Color theory can be confusing.
Let’s start with the way you look at color with your eyes. As it turns out, your eyes have three different cone photoreceptor types, one each for red, green and blue light. They interpret color in essentially two ways. One way is light that you directly perceive from a light source such as your computer screen. The other way is light reflected from an object such as a printed page or a painting, Both of these ways of perceiving light are interpreted by the cone photoreceptors in your eyes. However, emitted light is considered additive, and reflected light is considered subtractive.
What does that mean?
For example, most computer people would tell you that the primary colors are red, green, and blue which is where the term RGB (Red-Green-Blue) comes from. In fact, any given color is defined in hexadecimal as a number between #000000 and #FFFFFF. The ‘#’ sign in front of these numbers indicates that the number is expressed in hexadecimal, or base 16. Base 16 uses the digits “0, 1, 2, 3, 4, 5, 6, 7, 8, 9” and then adds “A, B, C, D, E, F” for a total of 16 digits. The first two digits of the hexadecimal expression of a color represent the amount of the color red from #00 to #FF or if you prefer decimal numbers, from 0 to 255. Similarly, the next two hexadecimal digits represent the amount of green and the last two hexadecimal digits represent the amount of blue. Because each of these three colors has 256 possible values, the combination of the three colors is the product of the total number of values in each color. This means 256 x 256 x 256 or 16,777,216 possible colors. With those possible values, they define all the colors you see on your computer screen. So that is the end of the story, right?
No, but we will get back to RGB in a moment.
First, if you were to turn to your trusty source of all information, the Internet, you would find that a search on Primary Colors would return Red, Yellow, Blue, not Red, Green, Blue. So, what is going on? Is the Internet wrong?
No.
Like so many things in life, the real answer to what are the primary colors is, “It depends.” In this case, it depends on how you are using the colors. If you are feeling like an artist today and have taken out your oil paints to paint a landscape, the primary colors are defined as those basic colors which cannot be created by combining two or more other colors. In the case of paints, you cannot combine any two or more other paints to get yellow, red, or blue. Therefore, these are considered primary colors. Well almost.
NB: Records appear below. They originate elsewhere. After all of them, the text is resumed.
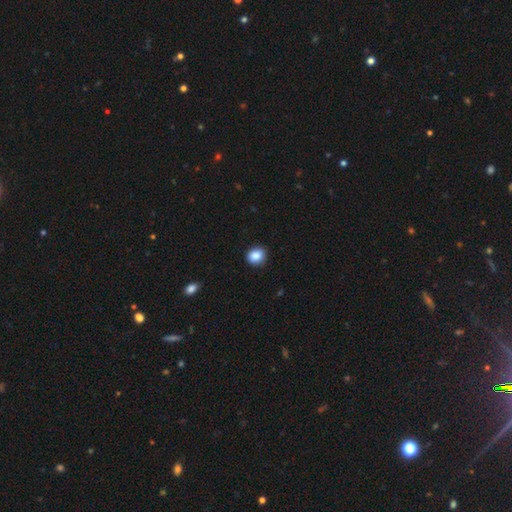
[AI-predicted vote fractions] This is clearly a smooth galaxy (87%). How rounded: likely round (73%). Merging: clearly none (87%).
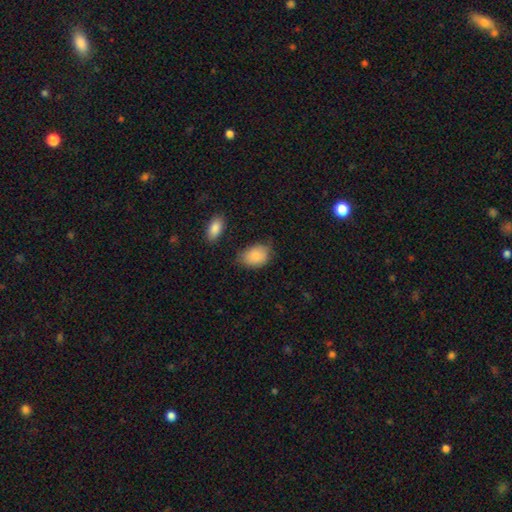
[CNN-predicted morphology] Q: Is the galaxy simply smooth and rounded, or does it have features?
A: smooth — 87%.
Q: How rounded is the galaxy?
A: in between — 82%.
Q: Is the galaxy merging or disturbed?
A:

This is somewhat of an oversimplification. Most of you are probably familiar with color printing. Most commercial color printers use a CMY color scale. When mixing inks such as those from your color printer, you generally have three ink colors cyan, magenta, and yellow (thus: CMY), not blue, red, and yellow. The colors when deposited on paper are subtractive. What this means is that suppose you place a drop of yellow ink from your printer on a piece of white paper. What that ink is really doing is absorbing all the other wavelengths of light except yellow which is reflected back off the paper. Now suppose you were to take a drop of each of the other two ink colors from your printer, cyan and magenta, to create a pattern like the one on the left.
Now you can see that the overlap of all three colors produces black. This demonstrates how your color printer can produce black text even when it no longer has a black ink cartridge. In addition, the overlap of any two of these ink colors produces red, blue, and green. What is really happening is that yellow removes the blue from the underlying right paper. The more intense the yellow is, the more blue that gets removed. Magenta removes green light from the underlying white paper and cyan removes red from the underlying white paper. This means that it is a subtractive process because it removes an underlying color. By varying the intensity of each of these three primary colors and the degree of overlap, you can produce all the colors that exist. Bear with me for a moment.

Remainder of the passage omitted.